Uzun bir lekeydi, de ki harf kazası, oradan barbarlara bakıyoruz. Evler yokmuş gibi darmadağınık ağaçlar. Yürür gibi bir yabancı, sesi sarı kâğıt. Bize ıhlamur kaynatıyor Delgadina, muhtemelen akşamdı. Ellerinde yağmurun dinmesini bekliyoruz, lirik bir yaz şarkısı saklıyormuş defterinde. Bize bunu usulca söylüyor. Bu huzursuz eşyalar, yanlış manzaralar, gençliğimizin tanrısı bu kadın, soluk soluğa geçiyor tenimizin aklından. Dokunsak, yüzyıllık keder. Sussak, hiç kimsenin yüzü. Bizi şimdi katlayıp bir kenara koyuyor hayat, de ki insan yazgısı, oradan kırık kanatlı bir kuşa bakıyoruz.

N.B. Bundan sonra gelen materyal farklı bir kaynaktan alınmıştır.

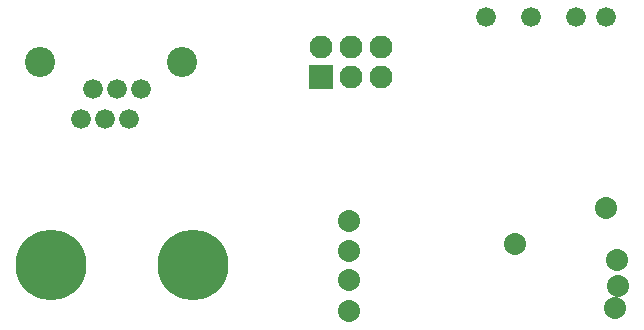
<source format=gbs>
G75*
%MOIN*%
%OFA0B0*%
%FSLAX24Y24*%
%IPPOS*%
%LPD*%
%AMOC8*
5,1,8,0,0,1.08239X$1,22.5*
%
%ADD10C,0.1005*%
%ADD11C,0.0660*%
%ADD12R,0.0820X0.0820*%
%ADD13C,0.0769*%
%ADD14C,0.0735*%
%ADD15C,0.2360*%
D10*
X001738Y009600D03*
X006462Y009600D03*
D11*
X005104Y008694D03*
X004301Y008694D03*
X003498Y008694D03*
X003899Y007694D03*
X003096Y007694D03*
X004702Y007694D03*
X016600Y011100D03*
X018100Y011100D03*
X019600Y011100D03*
X020600Y011100D03*
D12*
X011100Y009100D03*
D13*
X012100Y009100D03*
X013100Y009100D03*
X013100Y010100D03*
X012100Y010100D03*
X011100Y010100D03*
D14*
X020620Y004730D03*
X017570Y003520D03*
X020970Y003000D03*
X021010Y002140D03*
X020900Y001410D03*
X012050Y001300D03*
X012050Y002350D03*
X012050Y003300D03*
X012050Y004300D03*
D15*
X002100Y002850D03*
X006850Y002850D03*
M02*

</source>
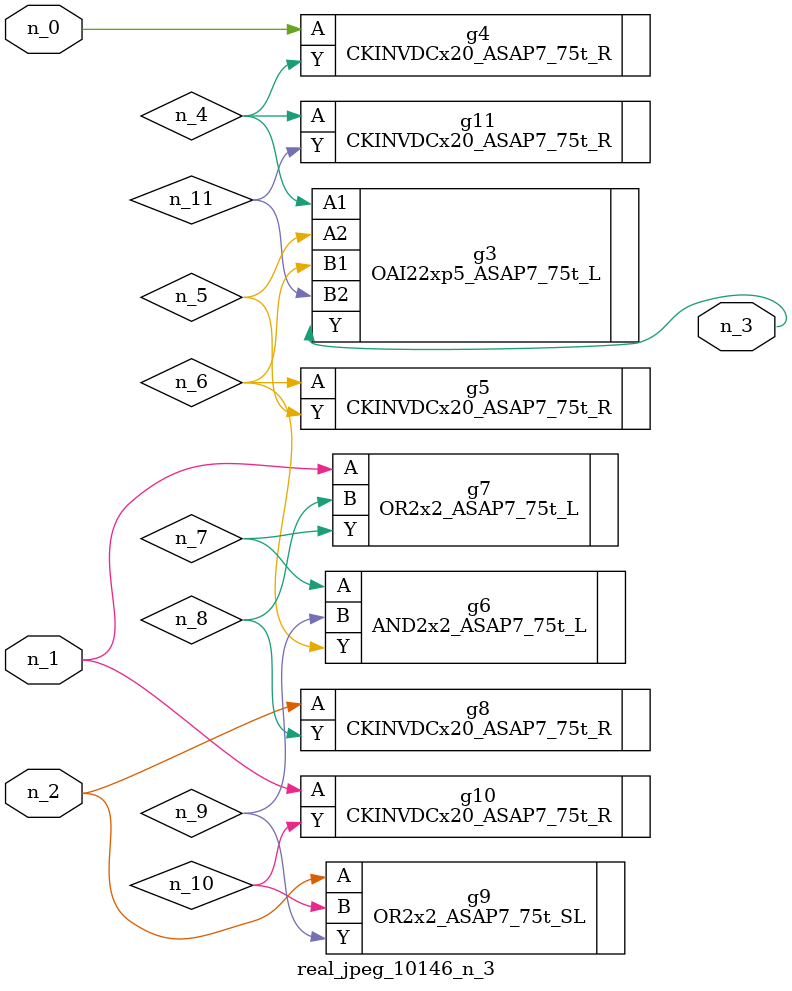
<source format=v>
module real_jpeg_10146_n_3 (n_1, n_0, n_2, n_3);

input n_1;
input n_0;
input n_2;

output n_3;

wire n_5;
wire n_8;
wire n_4;
wire n_11;
wire n_6;
wire n_7;
wire n_10;
wire n_9;

CKINVDCx20_ASAP7_75t_R g4 ( 
.A(n_0),
.Y(n_4)
);

OR2x2_ASAP7_75t_L g7 ( 
.A(n_1),
.B(n_8),
.Y(n_7)
);

CKINVDCx20_ASAP7_75t_R g10 ( 
.A(n_1),
.Y(n_10)
);

CKINVDCx20_ASAP7_75t_R g8 ( 
.A(n_2),
.Y(n_8)
);

OR2x2_ASAP7_75t_SL g9 ( 
.A(n_2),
.B(n_10),
.Y(n_9)
);

OAI22xp5_ASAP7_75t_L g3 ( 
.A1(n_4),
.A2(n_5),
.B1(n_6),
.B2(n_11),
.Y(n_3)
);

CKINVDCx20_ASAP7_75t_R g11 ( 
.A(n_4),
.Y(n_11)
);

CKINVDCx20_ASAP7_75t_R g5 ( 
.A(n_6),
.Y(n_5)
);

AND2x2_ASAP7_75t_L g6 ( 
.A(n_7),
.B(n_9),
.Y(n_6)
);


endmodule
</source>
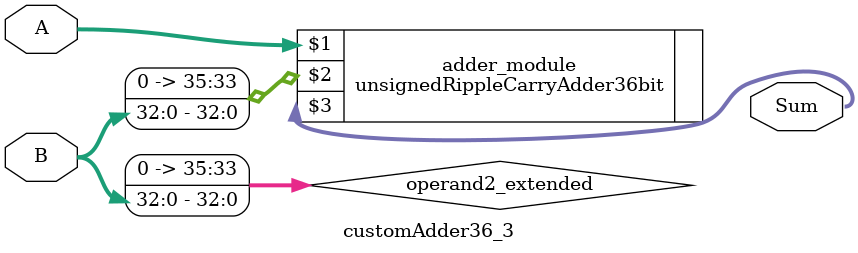
<source format=v>
module customAdder36_3(
                        input [35 : 0] A,
                        input [32 : 0] B,
                        
                        output [36 : 0] Sum
                );

        wire [35 : 0] operand2_extended;
        
        assign operand2_extended =  {3'b0, B};
        
        unsignedRippleCarryAdder36bit adder_module(
            A,
            operand2_extended,
            Sum
        );
        
        endmodule
        
</source>
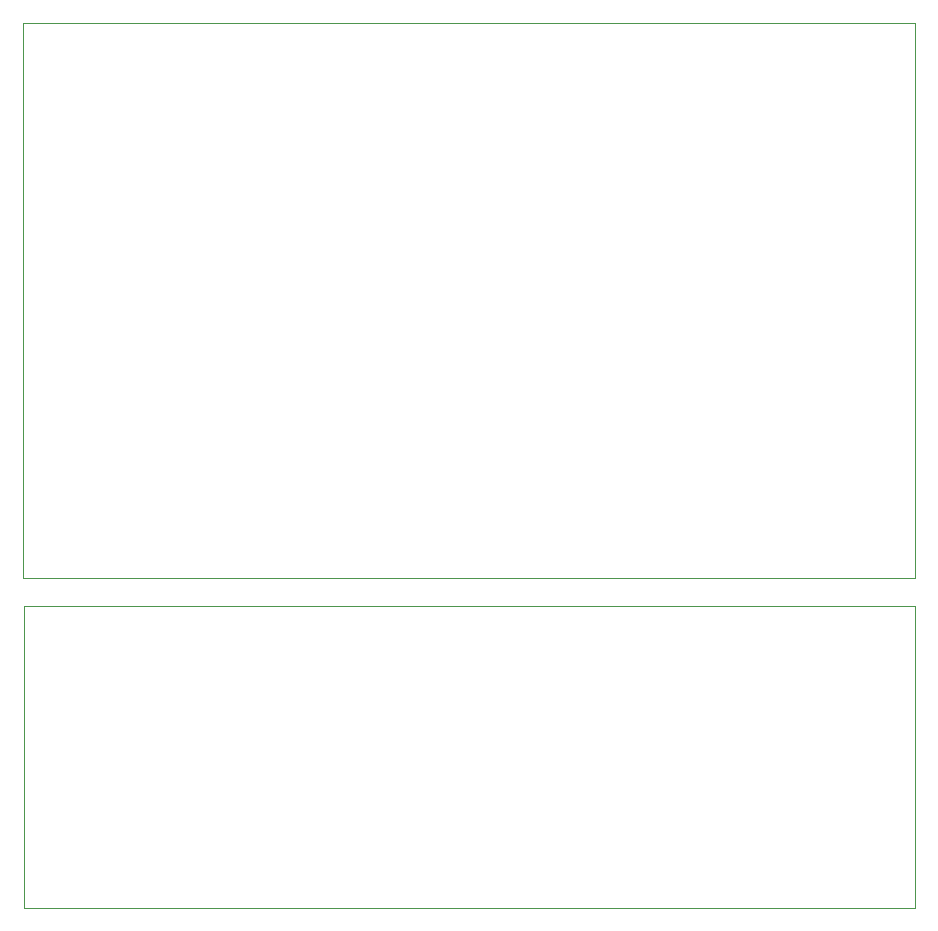
<source format=gbr>
%TF.GenerationSoftware,KiCad,Pcbnew,(6.0.9)*%
%TF.CreationDate,2022-12-15T21:37:47+02:00*%
%TF.ProjectId,custom_arduino,63757374-6f6d-45f6-9172-6475696e6f2e,rev?*%
%TF.SameCoordinates,Original*%
%TF.FileFunction,Profile,NP*%
%FSLAX46Y46*%
G04 Gerber Fmt 4.6, Leading zero omitted, Abs format (unit mm)*
G04 Created by KiCad (PCBNEW (6.0.9)) date 2022-12-15 21:37:47*
%MOMM*%
%LPD*%
G01*
G04 APERTURE LIST*
%TA.AperFunction,Profile*%
%ADD10C,0.100000*%
%TD*%
G04 APERTURE END LIST*
D10*
X30600000Y-91300000D02*
X106000000Y-91300000D01*
X106000000Y-91300000D02*
X106000000Y-116900000D01*
X106000000Y-116900000D02*
X30600000Y-116900000D01*
X30600000Y-116900000D02*
X30600000Y-91300000D01*
X30480000Y-41910000D02*
X106045000Y-41910000D01*
X106045000Y-41910000D02*
X106045000Y-88900000D01*
X106045000Y-88900000D02*
X30480000Y-88900000D01*
X30480000Y-88900000D02*
X30480000Y-41910000D01*
M02*

</source>
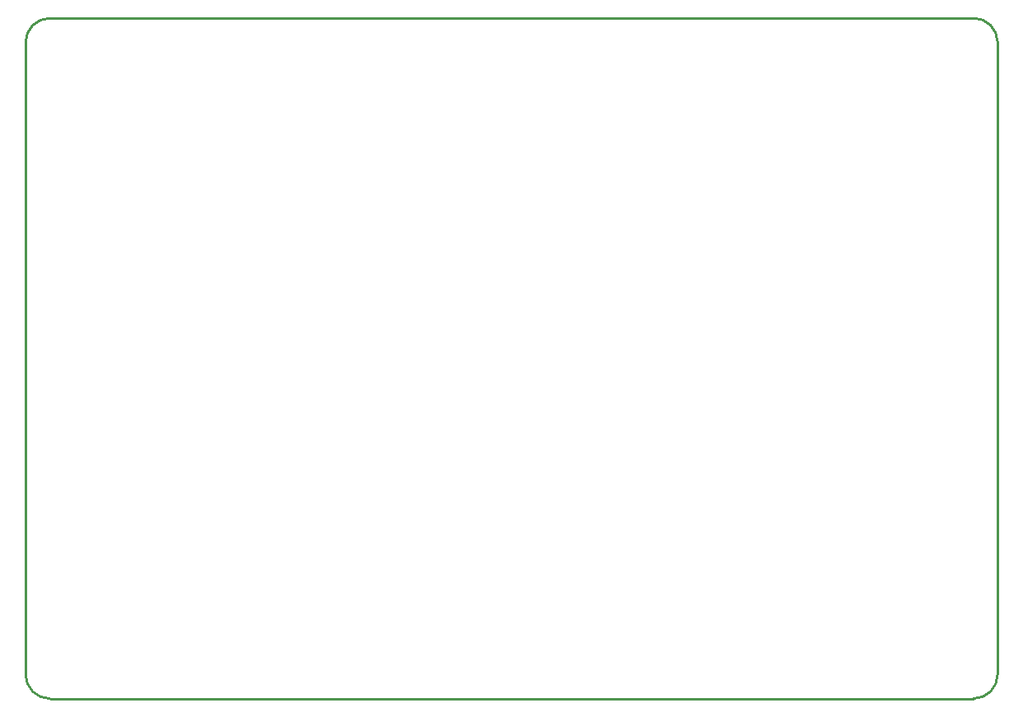
<source format=gko>
G04 Layer: BoardOutline*
G04 EasyEDA v6.4.7, 2021-01-21T12:31:56+00:00*
G04 8b80c43fe55248bfb6e8376c4506c8f5,74a5fafabdd44b6e8d5e0fe5421ccbd6,10*
G04 Gerber Generator version 0.2*
G04 Scale: 100 percent, Rotated: No, Reflected: No *
G04 Dimensions in millimeters *
G04 leading zeros omitted , absolute positions ,3 integer and 3 decimal *
%FSLAX33Y33*%
%MOMM*%
G90*
D02*

%ADD10C,0.254000*%
G54D10*
G01X0Y2500D02*
G01X0Y67500D01*
G01X97500Y0D02*
G01X2499Y0D01*
G01X100000Y67500D02*
G01X100000Y2500D01*
G01X2499Y70000D02*
G01X97500Y70000D01*
G75*
G01X0Y67500D02*
G02X2500Y70000I2500J0D01*
G01*
G75*
G01X97500Y70000D02*
G02X100000Y67500I0J-2500D01*
G01*
G75*
G01X2500Y0D02*
G02X0Y2500I0J2500D01*
G01*
G75*
G01X100000Y2500D02*
G02X97500Y0I-2500J0D01*
G01*

%LPD*%
M00*
M02*

</source>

Çünkü düşlerin değdiği yere kadar uzanıyor içimizin boşluğu. Bir yaradan taşan gülümse ne ise, ahşabın kalbinde soğuyan sesler de o. Şu günlerimiz –ölüler de dahil- tarihin şaşmaz terazisinde merhamet eksiği. Bir şarkıyı dün varmış bugün yokmuş gibi söylemek belki. Ve kadınlar, tarihe ve aşka inanıyorlar. Kıyamet uzuyor ve biz bir aynadan geçerken görüyoruz her yerinden kırılmış dünya. Bize ıhlamur kaynatıyor Delgadina, beyaz geceliğinde esmer bir sokak. Buralar, boydan boya hüzne yıkılmış kent, diyor bize. Soyunuyor, zamanın içi dışı bembeyaz.

Bir kilit daha dilimize, bata çıka bir gövde daha sudaki şeklimizden. Bütün geçmişi eziyoruz ağzımızda bin bir gecenin yalanları. Sevişmek için sayısız sebepler ve kırgınlık defterleri. Bir çınlama kalıyor geride, başıboş bir öpüşme sesi, de ki sigara yalnızlığı. Derin bir ah imgesiyiz şimdi, bütün ağaçların göğsünde. Şu üstüne düştüğümüz boşluk, kim bilir hangi rengin özeti? Bilsek, soğuk bir leke. Unutsak, gözleri açık bir rüya. Buruşturup atıyoruz,
yüzümüz ayıplı gölge, herkesin bir adım önünde. Bizden bir şişe şarap yapacak gececiler, biliyoruz, de ki köhne bir iskelede.

Sular düğüm düğüm usta ve biz,
Bir ateşi şaşırtacak kadar yanıyoruz…

Çünkü bu hayat uzak ara ya da riya ile biz arasında. Şimdi anılardan ayıklasak geçmişimizi her istasyon biraz yetim kalıyor. Soyunup giyinsek her fahişe bir kitap ömrümüze. Ev içleri, hayal kahveleri ve dönüp dönüp kapandığımız eşikler hepsi yüzyıllık işkence. Bize ıhlamur kaynatıyor Delgadina, soluğunda eski bir tufan. Hilesiz güzellik belki de, sürüklüyor bizi zamanın sonsuz yasına. Şu tuz kokulu odada, ruhumuz yalnızca kendi boşluğunu dolduruyor. Ve biz bu aşkın kekeme atlarıyız. Anımsamak için gençliğimizi dörtnala koşuyoruz, de ki arzu kışı, oradan günün geceye hazırlanışına bakıyoruz.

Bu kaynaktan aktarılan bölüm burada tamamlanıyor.